> [RECORDS SHOWN]:
____________________

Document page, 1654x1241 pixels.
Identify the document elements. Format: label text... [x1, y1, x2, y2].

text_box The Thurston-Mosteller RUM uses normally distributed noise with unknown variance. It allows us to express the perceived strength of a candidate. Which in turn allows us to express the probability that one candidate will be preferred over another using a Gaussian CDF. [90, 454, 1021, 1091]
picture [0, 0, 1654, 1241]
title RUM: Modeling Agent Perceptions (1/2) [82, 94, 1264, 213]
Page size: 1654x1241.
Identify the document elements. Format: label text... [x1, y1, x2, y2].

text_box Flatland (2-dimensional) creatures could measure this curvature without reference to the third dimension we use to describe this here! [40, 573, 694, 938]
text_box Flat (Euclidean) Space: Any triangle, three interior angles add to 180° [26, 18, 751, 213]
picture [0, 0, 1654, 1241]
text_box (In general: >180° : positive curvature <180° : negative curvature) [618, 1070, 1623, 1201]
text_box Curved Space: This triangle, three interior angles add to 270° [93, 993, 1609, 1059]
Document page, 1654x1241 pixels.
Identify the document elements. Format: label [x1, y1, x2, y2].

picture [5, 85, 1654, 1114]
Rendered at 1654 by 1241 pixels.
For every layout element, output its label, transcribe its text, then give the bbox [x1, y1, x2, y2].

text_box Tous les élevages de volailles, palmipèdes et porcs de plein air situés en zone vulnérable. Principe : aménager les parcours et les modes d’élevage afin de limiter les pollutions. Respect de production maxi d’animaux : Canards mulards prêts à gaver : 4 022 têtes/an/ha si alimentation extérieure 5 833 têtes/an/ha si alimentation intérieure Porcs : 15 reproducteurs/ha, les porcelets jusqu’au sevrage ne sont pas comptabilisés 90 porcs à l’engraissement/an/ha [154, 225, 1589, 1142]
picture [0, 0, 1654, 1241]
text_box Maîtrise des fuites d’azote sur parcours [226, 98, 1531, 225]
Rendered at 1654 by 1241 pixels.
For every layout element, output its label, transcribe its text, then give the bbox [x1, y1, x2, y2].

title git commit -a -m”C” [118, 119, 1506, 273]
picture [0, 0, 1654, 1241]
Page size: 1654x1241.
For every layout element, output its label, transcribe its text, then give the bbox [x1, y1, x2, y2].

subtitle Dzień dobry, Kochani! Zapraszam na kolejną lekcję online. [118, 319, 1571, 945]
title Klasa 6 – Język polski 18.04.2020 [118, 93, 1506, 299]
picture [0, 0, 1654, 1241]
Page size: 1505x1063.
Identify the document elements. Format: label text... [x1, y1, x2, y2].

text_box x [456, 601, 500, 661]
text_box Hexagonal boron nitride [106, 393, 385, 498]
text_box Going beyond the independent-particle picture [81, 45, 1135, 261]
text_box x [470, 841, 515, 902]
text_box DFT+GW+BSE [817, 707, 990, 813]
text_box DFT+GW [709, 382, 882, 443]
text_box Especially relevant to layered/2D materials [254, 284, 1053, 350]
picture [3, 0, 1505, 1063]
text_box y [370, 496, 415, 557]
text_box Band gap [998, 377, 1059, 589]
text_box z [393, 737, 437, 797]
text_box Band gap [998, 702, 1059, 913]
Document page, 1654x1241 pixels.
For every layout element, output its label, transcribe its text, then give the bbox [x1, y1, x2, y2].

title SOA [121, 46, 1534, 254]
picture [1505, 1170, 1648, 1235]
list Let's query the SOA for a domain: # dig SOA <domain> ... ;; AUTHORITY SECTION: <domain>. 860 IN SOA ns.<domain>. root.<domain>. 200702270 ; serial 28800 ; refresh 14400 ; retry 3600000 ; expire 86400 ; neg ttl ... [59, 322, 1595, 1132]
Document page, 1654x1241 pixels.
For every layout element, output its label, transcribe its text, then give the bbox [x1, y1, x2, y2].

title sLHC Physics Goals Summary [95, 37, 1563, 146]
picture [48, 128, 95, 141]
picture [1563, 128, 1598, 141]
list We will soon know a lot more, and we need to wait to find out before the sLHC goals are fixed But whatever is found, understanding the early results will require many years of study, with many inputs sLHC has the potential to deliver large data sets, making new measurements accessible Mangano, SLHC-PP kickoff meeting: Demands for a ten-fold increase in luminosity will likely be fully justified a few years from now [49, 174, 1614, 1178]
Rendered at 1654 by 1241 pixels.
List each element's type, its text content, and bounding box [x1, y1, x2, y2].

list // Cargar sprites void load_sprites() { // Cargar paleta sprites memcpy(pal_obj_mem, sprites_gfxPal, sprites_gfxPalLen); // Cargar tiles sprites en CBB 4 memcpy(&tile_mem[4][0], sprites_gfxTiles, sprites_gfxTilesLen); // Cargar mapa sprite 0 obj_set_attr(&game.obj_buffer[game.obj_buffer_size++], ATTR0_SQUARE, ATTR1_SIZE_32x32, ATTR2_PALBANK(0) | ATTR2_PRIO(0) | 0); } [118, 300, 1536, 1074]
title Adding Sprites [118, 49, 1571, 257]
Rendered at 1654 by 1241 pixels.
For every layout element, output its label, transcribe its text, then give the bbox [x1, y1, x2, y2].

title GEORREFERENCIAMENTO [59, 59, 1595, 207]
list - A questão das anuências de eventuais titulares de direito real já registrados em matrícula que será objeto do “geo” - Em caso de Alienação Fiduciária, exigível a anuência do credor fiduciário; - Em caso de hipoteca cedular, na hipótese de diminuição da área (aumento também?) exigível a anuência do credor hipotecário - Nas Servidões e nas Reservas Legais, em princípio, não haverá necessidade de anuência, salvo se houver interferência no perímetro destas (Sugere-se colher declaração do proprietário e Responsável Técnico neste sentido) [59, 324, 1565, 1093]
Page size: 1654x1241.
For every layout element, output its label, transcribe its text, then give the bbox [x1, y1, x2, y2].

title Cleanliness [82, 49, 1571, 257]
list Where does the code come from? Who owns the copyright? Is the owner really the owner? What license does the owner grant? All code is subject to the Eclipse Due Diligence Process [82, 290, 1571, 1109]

____________________

> [WHAT YOU WILL DO]: Write out every one of the lines above word for word, with no changes.

> [EXERCISE RESULT]:
Document page, 1654x1241 pixels.
Identify the document elements. Format: label text... [x1, y1, x2, y2].

text_box The Thurston-Mosteller RUM uses normally distributed noise with unknown variance. It allows us to express the perceived strength of a candidate. Which in turn allows us to express the probability that one candidate will be preferred over another using a Gaussian CDF. [90, 454, 1021, 1091]
picture [0, 0, 1654, 1241]
title RUM: Modeling Agent Perceptions (1/2) [82, 94, 1264, 213]
Page size: 1654x1241.
Identify the document elements. Format: label text... [x1, y1, x2, y2].

text_box Flatland (2-dimensional) creatures could measure this curvature without reference to the third dimension we use to describe this here! [40, 573, 694, 938]
text_box Flat (Euclidean) Space: Any triangle, three interior angles add to 180° [26, 18, 751, 213]
picture [0, 0, 1654, 1241]
text_box (In general: >180° : positive curvature <180° : negative curvature) [618, 1070, 1623, 1201]
text_box Curved Space: This triangle, three interior angles add to 270° [93, 993, 1609, 1059]
Document page, 1654x1241 pixels.
Identify the document elements. Format: label [x1, y1, x2, y2].

picture [5, 85, 1654, 1114]
Rendered at 1654 by 1241 pixels.
For every layout element, output its label, transcribe its text, then give the bbox [x1, y1, x2, y2].

text_box Tous les élevages de volailles, palmipèdes et porcs de plein air situés en zone vulnérable. Principe : aménager les parcours et les modes d’élevage afin de limiter les pollutions. Respect de production maxi d’animaux : Canards mulards prêts à gaver : 4 022 têtes/an/ha si alimentation extérieure 5 833 têtes/an/ha si alimentation intérieure Porcs : 15 reproducteurs/ha, les porcelets jusqu’au sevrage ne sont pas comptabilisés 90 porcs à l’engraissement/an/ha [154, 225, 1589, 1142]
picture [0, 0, 1654, 1241]
text_box Maîtrise des fuites d’azote sur parcours [226, 98, 1531, 225]
Rendered at 1654 by 1241 pixels.
For every layout element, output its label, transcribe its text, then give the bbox [x1, y1, x2, y2].

title git commit -a -m”C” [118, 119, 1506, 273]
picture [0, 0, 1654, 1241]
Page size: 1654x1241.
For every layout element, output its label, transcribe its text, then give the bbox [x1, y1, x2, y2].

subtitle Dzień dobry, Kochani! Zapraszam na kolejną lekcję online. [118, 319, 1571, 945]
title Klasa 6 – Język polski 18.04.2020 [118, 93, 1506, 299]
picture [0, 0, 1654, 1241]
Page size: 1505x1063.
Identify the document elements. Format: label text... [x1, y1, x2, y2].

text_box x [456, 601, 500, 661]
text_box Hexagonal boron nitride [106, 393, 385, 498]
text_box Going beyond the independent-particle picture [81, 45, 1135, 261]
text_box x [470, 841, 515, 902]
text_box DFT+GW+BSE [817, 707, 990, 813]
text_box DFT+GW [709, 382, 882, 443]
text_box Especially relevant to layered/2D materials [254, 284, 1053, 350]
picture [3, 0, 1505, 1063]
text_box y [370, 496, 415, 557]
text_box Band gap [998, 377, 1059, 589]
text_box z [393, 737, 437, 797]
text_box Band gap [998, 702, 1059, 913]
Document page, 1654x1241 pixels.
For every layout element, output its label, transcribe its text, then give the bbox [x1, y1, x2, y2].

title SOA [121, 46, 1534, 254]
picture [1505, 1170, 1648, 1235]
list Let's query the SOA for a domain: # dig SOA <domain> ... ;; AUTHORITY SECTION: <domain>. 860 IN SOA ns.<domain>. root.<domain>. 200702270 ; serial 28800 ; refresh 14400 ; retry 3600000 ; expire 86400 ; neg ttl ... [59, 322, 1595, 1132]
Document page, 1654x1241 pixels.
For every layout element, output its label, transcribe its text, then give the bbox [x1, y1, x2, y2].

title sLHC Physics Goals Summary [95, 37, 1563, 146]
picture [48, 128, 95, 141]
picture [1563, 128, 1598, 141]
list We will soon know a lot more, and we need to wait to find out before the sLHC goals are fixed But whatever is found, understanding the early results will require many years of study, with many inputs sLHC has the potential to deliver large data sets, making new measurements accessible Mangano, SLHC-PP kickoff meeting: Demands for a ten-fold increase in luminosity will likely be fully justified a few years from now [49, 174, 1614, 1178]
Rendered at 1654 by 1241 pixels.
List each element's type, its text content, and bounding box [x1, y1, x2, y2].

list // Cargar sprites void load_sprites() { // Cargar paleta sprites memcpy(pal_obj_mem, sprites_gfxPal, sprites_gfxPalLen); // Cargar tiles sprites en CBB 4 memcpy(&tile_mem[4][0], sprites_gfxTiles, sprites_gfxTilesLen); // Cargar mapa sprite 0 obj_set_attr(&game.obj_buffer[game.obj_buffer_size++], ATTR0_SQUARE, ATTR1_SIZE_32x32, ATTR2_PALBANK(0) | ATTR2_PRIO(0) | 0); } [118, 300, 1536, 1074]
title Adding Sprites [118, 49, 1571, 257]
Rendered at 1654 by 1241 pixels.
For every layout element, output its label, transcribe its text, then give the bbox [x1, y1, x2, y2].

title GEORREFERENCIAMENTO [59, 59, 1595, 207]
list - A questão das anuências de eventuais titulares de direito real já registrados em matrícula que será objeto do “geo” - Em caso de Alienação Fiduciária, exigível a anuência do credor fiduciário; - Em caso de hipoteca cedular, na hipótese de diminuição da área (aumento também?) exigível a anuência do credor hipotecário - Nas Servidões e nas Reservas Legais, em princípio, não haverá necessidade de anuência, salvo se houver interferência no perímetro destas (Sugere-se colher declaração do proprietário e Responsável Técnico neste sentido) [59, 324, 1565, 1093]
Page size: 1654x1241.
For every layout element, output its label, transcribe its text, then give the bbox [x1, y1, x2, y2].

title Cleanliness [82, 49, 1571, 257]
list Where does the code come from? Who owns the copyright? Is the owner really the owner? What license does the owner grant? All code is subject to the Eclipse Due Diligence Process [82, 290, 1571, 1109]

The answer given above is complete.